Seperti biasa langkahku tertatih-tatih, adakalanya aku melangkah namun sebaliknya aku berhenti bahkan mundur lebih jauh. Seperti istana pasir yang susah payah aku bangun namun jaraknya terlalu dekat dengan garis pantai tak luput dari deburan ombak yang menyapu bersih tak tersisa. Aku mencoba untuk membangunnya lagi dan lagi tanpa henti dan percaya semua itu bisa kokoh berdiri, namun sayang ombak yang lebih kencang tak memperdulikan sekuat apa keyakinanku.
Semua ini memang salahku, aku memilihnya, aku menukarnya dengan harapan yang entah aku semakin ragu gambarannya saja samar di benakku. Kenapa harus ada kondisi seperti ini? seakan aku bertekad dan seakan aku menyerah, dari mana asalnya sehingga terjadi seperti ini? pesan apa yang semesta berikan untukku hingga ku merasa semuanya terasa tidak seperti seharusnya.

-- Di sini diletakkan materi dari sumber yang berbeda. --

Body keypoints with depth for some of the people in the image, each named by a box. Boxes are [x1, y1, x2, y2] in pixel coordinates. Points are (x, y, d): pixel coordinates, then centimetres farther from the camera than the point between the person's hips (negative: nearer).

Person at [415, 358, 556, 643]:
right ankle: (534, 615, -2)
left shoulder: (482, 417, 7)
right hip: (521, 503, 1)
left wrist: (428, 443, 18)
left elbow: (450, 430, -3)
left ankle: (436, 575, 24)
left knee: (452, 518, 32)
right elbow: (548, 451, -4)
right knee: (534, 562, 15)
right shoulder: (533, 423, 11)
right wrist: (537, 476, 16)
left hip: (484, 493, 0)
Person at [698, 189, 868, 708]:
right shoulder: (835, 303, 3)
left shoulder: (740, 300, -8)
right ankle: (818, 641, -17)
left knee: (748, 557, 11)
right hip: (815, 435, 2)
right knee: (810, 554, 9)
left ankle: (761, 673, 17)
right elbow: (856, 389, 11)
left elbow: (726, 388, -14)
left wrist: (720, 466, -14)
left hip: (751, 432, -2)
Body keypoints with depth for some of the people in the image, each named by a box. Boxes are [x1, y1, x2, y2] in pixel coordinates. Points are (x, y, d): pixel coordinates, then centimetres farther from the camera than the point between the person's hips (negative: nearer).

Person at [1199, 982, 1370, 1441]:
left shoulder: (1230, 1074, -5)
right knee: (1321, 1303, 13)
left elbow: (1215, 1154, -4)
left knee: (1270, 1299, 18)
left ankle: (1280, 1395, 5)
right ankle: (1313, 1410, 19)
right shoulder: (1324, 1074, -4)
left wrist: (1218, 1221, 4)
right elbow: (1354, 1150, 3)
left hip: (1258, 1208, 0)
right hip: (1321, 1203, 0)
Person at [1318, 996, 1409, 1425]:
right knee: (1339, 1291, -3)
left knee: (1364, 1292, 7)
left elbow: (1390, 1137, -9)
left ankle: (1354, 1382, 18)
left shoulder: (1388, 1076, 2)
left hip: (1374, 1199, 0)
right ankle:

Akan aku maafkan diriku sendiri, akan aku maafkan penyebab masalah itu, akan aku ciptakan lagi harapanku meskipun harus dengan langkah goyah dan entah kapan akan bisa berubah menjadi langkah pasti bahkan berlari, harapan yang samar sebelum pudar dan hilang tak bersisa, terima kasih sudah sejauh ini wahai diri, aku tau tak ada yang mudah dan memang akan selalu begitu, Tuhan selalu punya cara agar aku belajar, tidak semudah itu bahkan untuk hal yang sederhana, ini bukan mindset yang terbentuk dan menjadikannya sulit. Nyatanya memang butuh proses semenjak aku dihadirkan dan memilih untuk segala yang terjadi pada hidup.
Akan aku sudahi tipuan ini, menipu diri seolah semuanya baik-baik saja dan berjalan seperti seharusnya, padahal kenyataanya aku terseok-seok terseret arus deras dan berulang kali aku tersangkut untuk bertahan hidup. Terima saja ini semua memang memuakkan dan penuh dengan ketidakadilan. Inilah hidup dengan segala kejutannya. Izinkan aku bangun lagi istanaku meskipun aku tau tidak ada jaminan untuk bisa kokoh berdiri, akan selalu ada ombak yang menyapu bersih bahkan air pasang dan juga badai, sebelum energiku benar benar tak tersisa. Aku tau istanaku mudah runtuh dengan apapun bahkan oleh diriku sendiri yang menghancurkannya bukan hal yang tidak mungkin.
Jika aku diberikan kesabaran dan kesabaran itu masih bisa menjadi perisai dari kesedihan aku akan melanjutkannya terus begitu, kebisingan itu bukan lagi gangguan untukku, aku sedang mencari jalan keluarku sendiri tanpa mengganggu. Aku hanya ingin bertahan dengan harapan dan menghadapi segalanya. Mungkin saja istana yang berdiri kokoh itu rasanya sulit dan mudah hancur tapi seringnya aku menbangun di pikiranku istana itu berdiri dan tergambar dengan indah sehingga aku terbiasa dan dapat menceritakan karena aku benar-benar menjalani prosesnya. Tolong berikan kesempatan aku ingin menang dan aku harus memastikannya melawan pikiranku dan menjadikannya seakan nyata hidupku.